A filtration devise was developed to assess compressibility of fouling layers in membrane bioreactors. The system consists of a flat sheet membrane with air scouring operated at constant transmembrane pressure to assess the influence of pressure on resistance of fouling layers. By fitting a mathematical model, three model parameters were obtained; a back transport parameter describing the kinetics of fouling layer formation, a specific fouling layer resistance, and a compressibility parameter. This stands out from other on-site filterability tests as model parameters to simulate filtration performance are obtained together with a characterization of compressibility. Tests on membrane bioreactor sludge showed high reproducibility. The methodology’s ability to assess compressibility was tested by filtrations of sludges from membrane bioreactors and conventional activated sludge wastewater treatment plants from three different sites. These proved that membrane bioreactor sludge showed higher compressibility than conventional activated sludge. In addition, detailed information on the underlying mechanisms of the difference in fouling propensity were obtained, as conventional activated sludge showed slower fouling formation, lower specific resistance and lower compressibility of fouling layers, which is explained by a higher degree of flocculation.
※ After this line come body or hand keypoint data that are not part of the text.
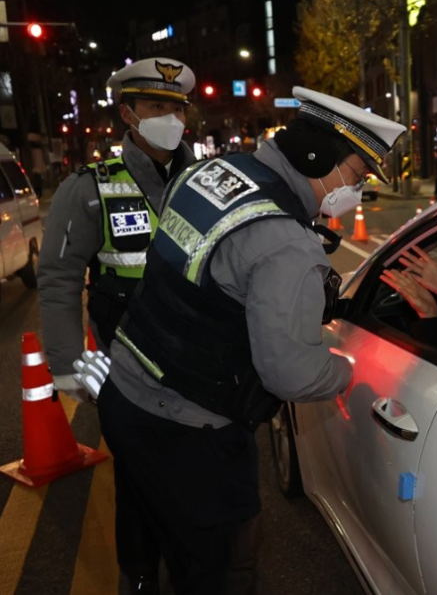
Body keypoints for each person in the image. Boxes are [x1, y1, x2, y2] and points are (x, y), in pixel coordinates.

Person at [92, 86, 406, 594]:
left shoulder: (210, 173)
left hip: (126, 394)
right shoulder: (287, 245)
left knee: (148, 538)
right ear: (316, 156)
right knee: (218, 572)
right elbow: (291, 373)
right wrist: (350, 369)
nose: (358, 190)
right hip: (192, 438)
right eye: (357, 174)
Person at [37, 57, 197, 594]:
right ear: (128, 113)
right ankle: (142, 576)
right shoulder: (90, 188)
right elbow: (59, 279)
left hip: (203, 368)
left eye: (177, 107)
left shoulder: (206, 186)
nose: (171, 119)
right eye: (157, 106)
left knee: (200, 488)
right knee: (138, 487)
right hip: (126, 371)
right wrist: (66, 367)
Treated Seawater as a Magnesium Source for Phosphorous Recovery from Wastewater—A Feasibility and Cost Analysis

Conventional resources of phosphorous are at high risk of depletion in the near future due to current practices of its exploitation, thus new and improved exploration methodologies need to be developed to ensure phosphorous security. Today, some treatment plants recover phosphorous from municipal wastewater as struvite (MgNH4PO4·6H2O). Magnesium is often added to the wastewater as MgCl2·6H2O to facilitate the phosphorous recovery. However, the use of magnesium increases the costs of the process and is not aligned with sustainable development, therefore, alternative magnesium sources have to be found. The current study analyzes the feasibility of integrated membrane processes for magnesium recovery from seawater for utilization in the phosphorous recovery process. The integrated membrane systems consist of nanofiltration (NF), membrane distillation (MD), and membrane crystallization (MCr). The lowest associated cost is found for standalone NF treatment. However, the additional treatment with MD and MCr produces fresh water and salts like NaCl or potentially other valuable minerals at the expense of low-grade heat.